A l'automne 1966,le service des archives devint le 10ème département du KGB. Puis,sous Andropov,s'amorca le mouvement inverse:furent recréés des sections du KGB,et le pouvoir créé par la concentration au coeur de la Deuxième Direction Principale de nombre de services fut balayé progressivement:En juillet 1967 fut instaurée la tristement célèbre 5ème Direction du KGB,chargée du "contre-espionnage idéologique";c'est elle qui lutta contre les dissidents,comme Sakharov et Soljenitsyne.C'était un des services les plus petits du KGB de par ses effectifs-201 officiers lors de sa création.La lutte antiterroriste fut confiée au 5ème département du Directoire,qui était chargé :de vérifier les signaux sur de possibles futurs attentats,de rechercher les auteurs de lettres anonymes contenant des menaces ou des signaux sur des crimes à commettre.En 1969 apparait la 15 ème Direction du KGB,chargée de construire les bunkers en cas d'attaque nucléaire

Au coeur de la 5ème Direction du KGB,devant la menace du terrorisme,fut créée la 7ème section,en aout 1969,chargée de le combattre.Elle bénéficiait souvent de l'aide du département de la 5ème Direction qui s'efforcait d'identifier les auteurs de lettres anonymes.'est ce service qui centralisait toutes les informations sur les menaces terroristes.Le service coopérait avec le 11è département de la 2ème Direction Principale ,chargé de lutter contre les menaces terroristes venant de citoyens étrangers.Le 7ème département s'illustrera lors de l'enquete sur les attentats de Moscou le 8 janvier 1977 (trois bombes explosèrent ce jour-la,faisant 7 morts et 35 blessés.L'enquete du KGB permit de remonter vers des séparatistes arméniens.) Concernant la 7ème Direction,elle gagna en autonomie dans les années 70,ce qui lui permit de fixer elle-meme de fixer les ojectifs de surveillance,et de se doter d'une équipe analytique En 1973 apparait le 16ème Directoire,chargé de déchiffrer les communications ennemies;ce domaine relevait auparavant de la 8ème Direction générale du KGB. En septembre 1980,les sections 9,11,et 19 du Deuxième Directoire,sont rassemblées en un département P du Deuxième Directoire du KGB.Le Diretoire P deviendra ensuite la 6ème Direction du KGB (contre-espionnage économique et sécurité industrielle) . En septembre 1981 ,la direction T de la 2ème Direction Générale du KGB,chargée de la sécurité dans les transports et l'aviation,gagna en autonomie en devenant désormais le Quatrième Directoire du KGB.Je n'ai,d'ailleurs,presque aucune information sur ce service,si quelqu'un peut m'en apprendre plus........
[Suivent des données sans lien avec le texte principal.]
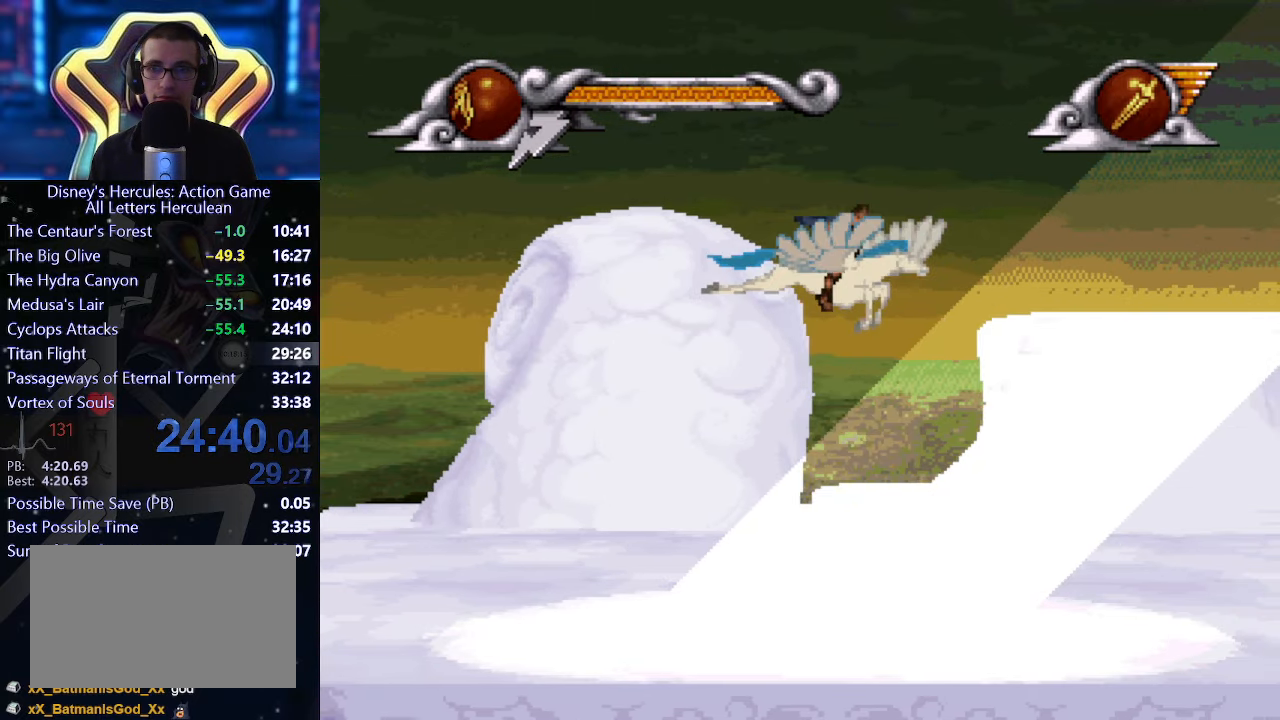
{"buttons": [], "left_stick": "center", "events": [[50, "left_stick", "center"]]}
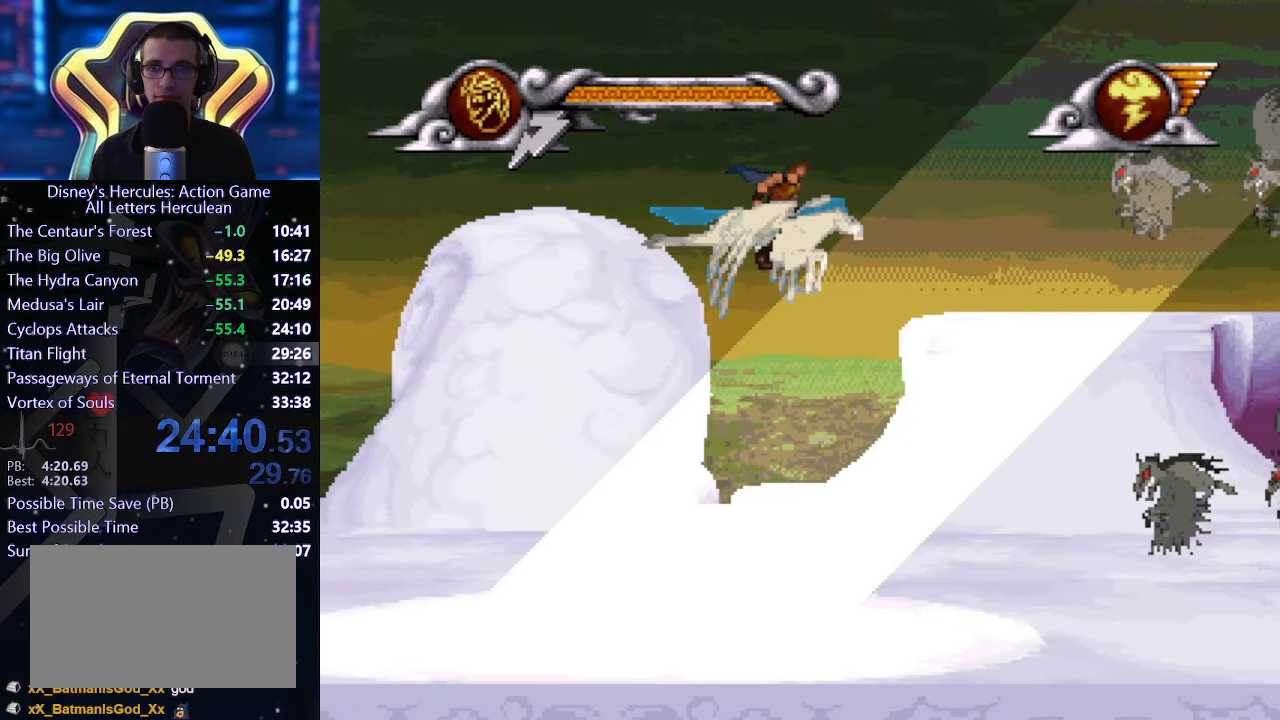
{"buttons": ["X"], "left_stick": "center", "events": [[300, "X", "down"]]}
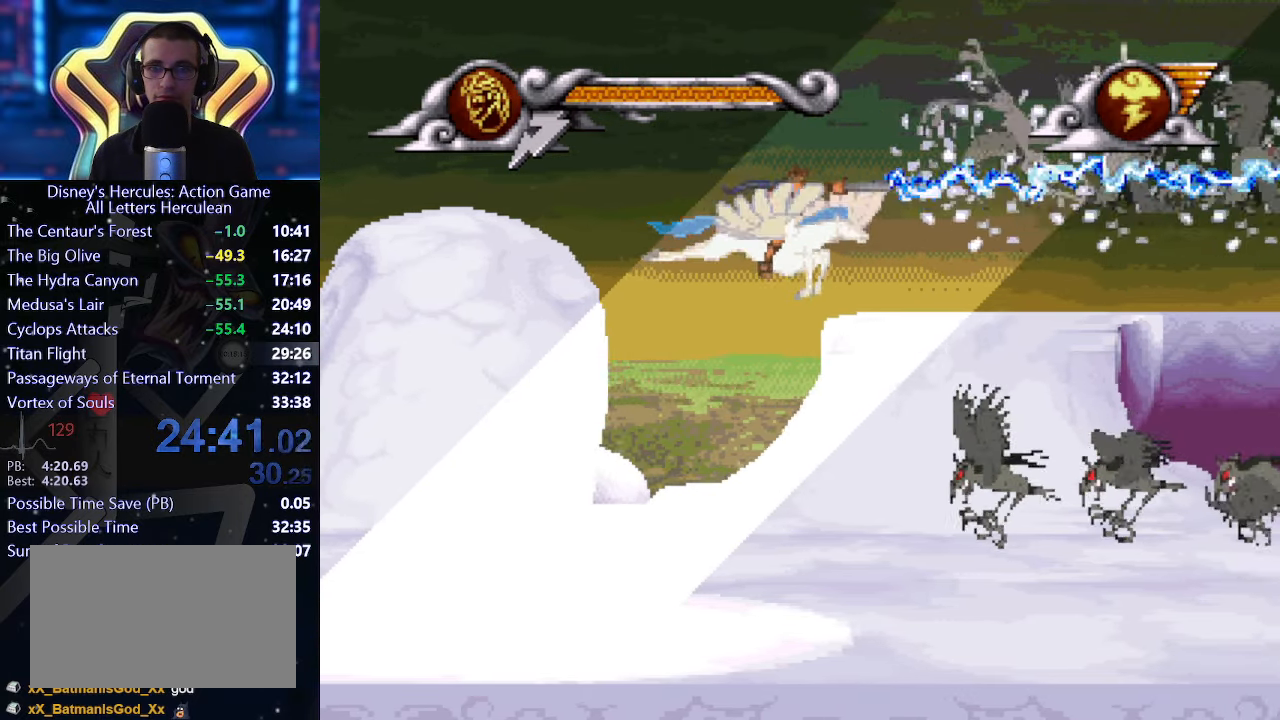
{"buttons": [], "left_stick": "up-right", "events": [[250, "X", "up"], [367, "left_stick", "up"], [434, "left_stick", "up-right"]]}
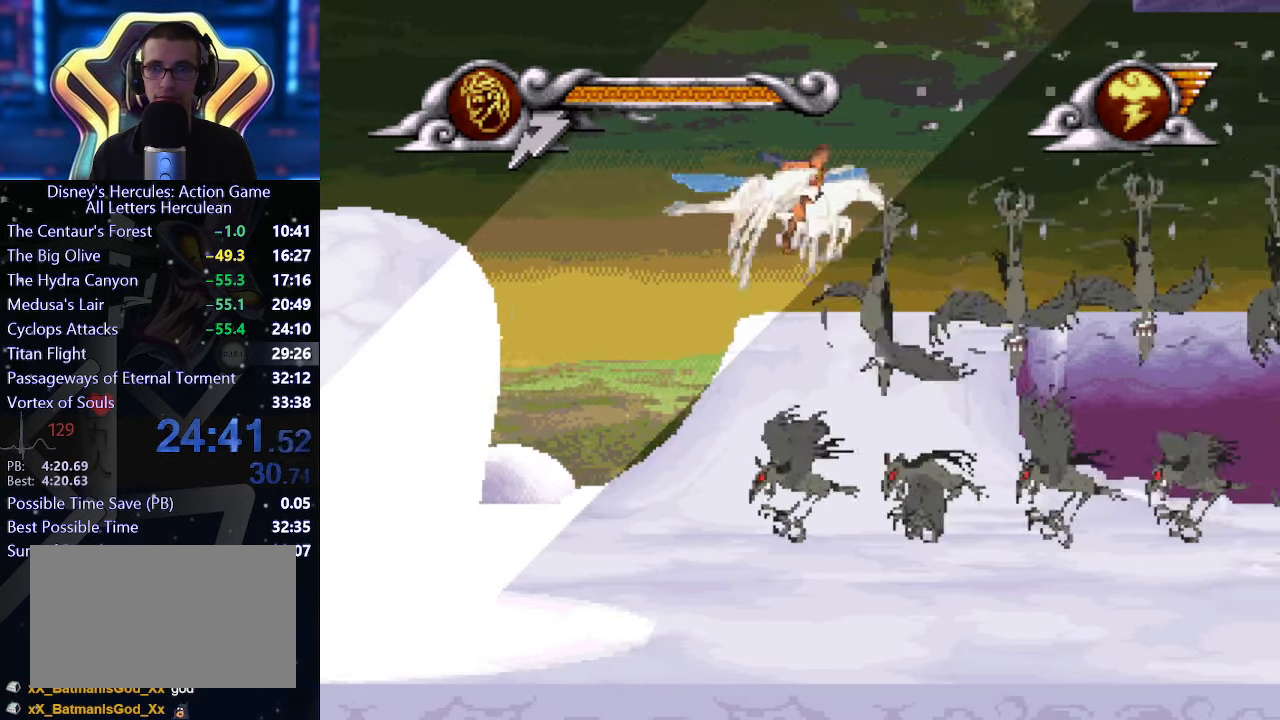
{"buttons": [], "left_stick": "up-right", "events": [[117, "X", "down"], [117, "left_stick", "right"], [300, "left_stick", "down-right"], [367, "X", "up"], [484, "left_stick", "up-right"]]}
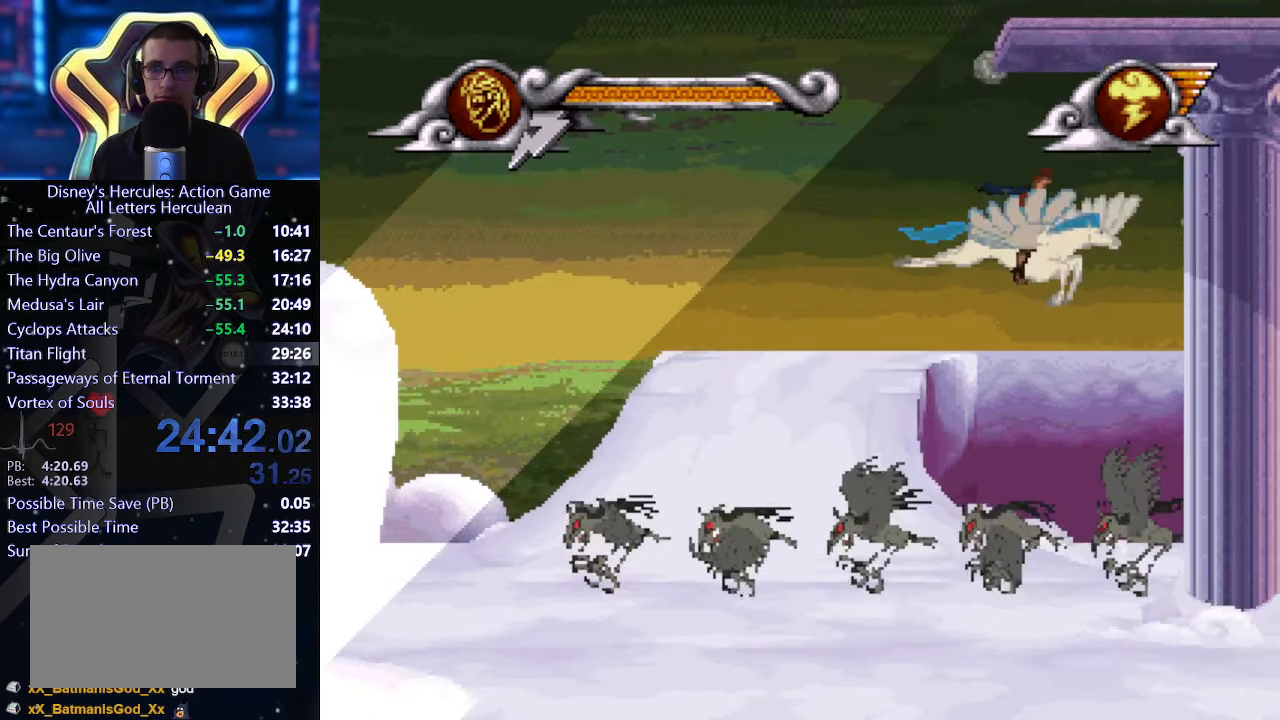
{"buttons": [], "left_stick": "up", "events": [[50, "left_stick", "up"]]}
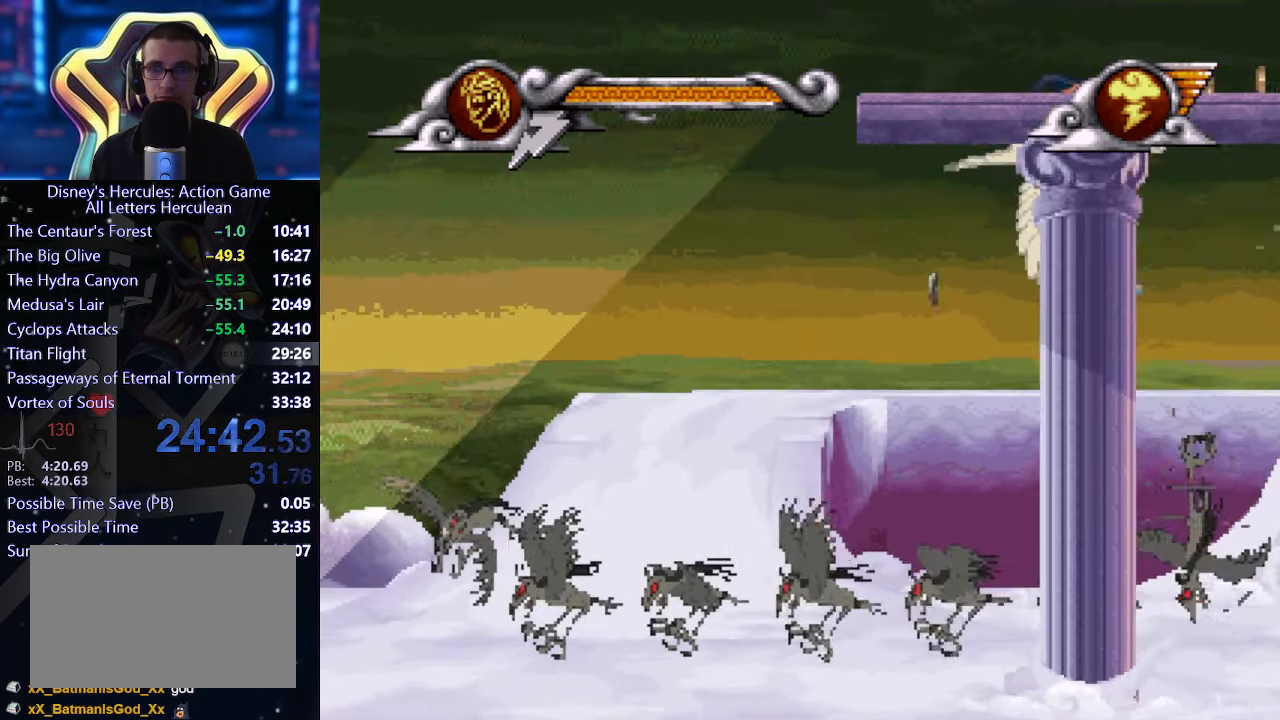
{"buttons": [], "left_stick": "down", "events": [[117, "left_stick", "right"], [184, "left_stick", "down-right"], [300, "left_stick", "down"]]}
Le 15 octobre 1981 apparait la 6ème Direction du KGB;chargée du contre-espionnage économique et de la sécurité industrielle.Ce service a joué un role clé lors de l'enquete qui permit de démasquer A.G.Tolkachev,ingénieur fournissant des informations secrètes à la CIA,et c'est le 6ème Directoire qui fut saisi de l'enquete sur la catastrophe de Tchernobyl.Le service fut dirigé par Fiodor Chtcherbak;ancien vice-chef de la 2ème Direction principale,remplacé par le général Savenkov en 1988.Nikolai Cham était le directeur-adjoint de la 6ème Direction du KGB. En 1982,le 3ème Directoire redevient le 3 ème Directoire général du KGB;et en 1983 ,en son sein, est créée une section chargée de combattre la corruption "au sein des forces armées",le directoire V,ce qui implique aussi la police En 1989,perestroika oblige,la 5ème Direction devint la Direction "Z",chargée de la "Protection de la Constitution".Le service indiqua concentrer davantage de moyens a la lutte antiterroriste,mais il semble que le changement de nom n'ait pas entrainé de grand bouleversement dans ses missions. En décembre 1990 apparait la Direction OP ,chargée de la lutte contre le crime organisé.